Considerations on the Issue of Using YouTube’s Transcription Data by OpenAI: Between Copyright and AI Training

Recently, The New York Times reported that the latest model of OpenAI’s chat AI service, GPT-4, was trained using transcription data from 1 million hours of YouTube videos. This report raises questions once again about the sources of data used for AI training.

YouTube CEO Neal Mohan stated in an interview with Bloomberg that “using YouTube videos and their transcriptions for AI training violates the service’s terms of use,” and this statement has sparked further debate following the report. Indeed, the operation and training of AI require vast amounts of power and data, with a constant shortage of study material to make the models smarter.

According to The New York Times report, the informant is a member of a team at OpenAI, which includes OpenAI President Greg Brockman. The informant claimed to have been involved in collecting YouTube videos. If true, this would inevitably raise issues of copyright and privacy.

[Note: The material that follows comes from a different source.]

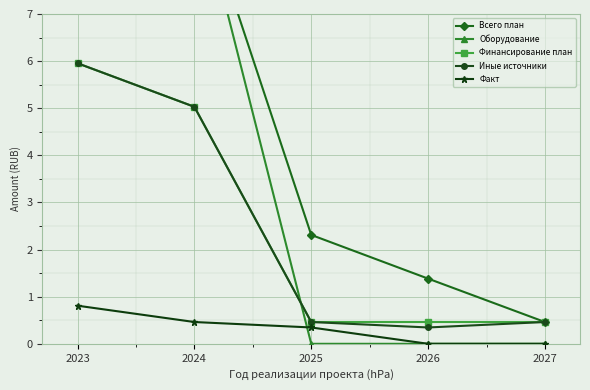

True or false: Факт has more than 0 interior local peaks.

False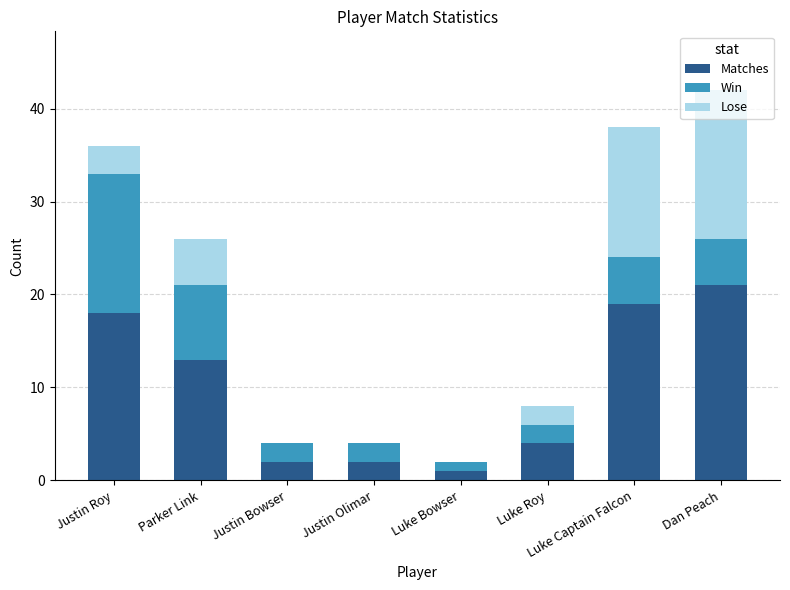

True or false: Matches has a value of 2 at Luke Roy.

False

Regarding the data used for AI training, companies must take a cautious approach from a copyright and privacy perspective. However, it is also a reality that language models have an insatiable appetite for knowledge, and there is always a shortage of data available for training.

Currently, OpenAI and Google are rivals in the field of ChatGPT and Gemini. If the report by The New York Times is true, it could lead to significant legal issues between the two companies. Since it is prohibited to download content uploaded to YouTube without permission or use it for other purposes, this issue could potentially constitute copyright infringement.

OpenAI CTO Mira Murati avoided making a definitive statement about whether YouTube videos were used in training the video generation AI Sora in an interview with The Wall Street Journal. However, in response to the recent report, a Google spokesperson commented that it was “an uncertain report.”

The progress of AI technology is remarkable, and its benefits are immense, but ethical and legal challenges also arise. Especially issues related to copyright and privacy are becoming increasingly important topics of discussion. Companies are now in an era where greater transparency and adherence to laws are required in handling data used for AI training.

Through this issue, what we should reconsider is the balance between technological advancement and ethics. While maximizing the potential of AI development, it is necessary to aim for a future where legal frameworks are respected, and society as a whole can enjoy the benefits of technology with confidence.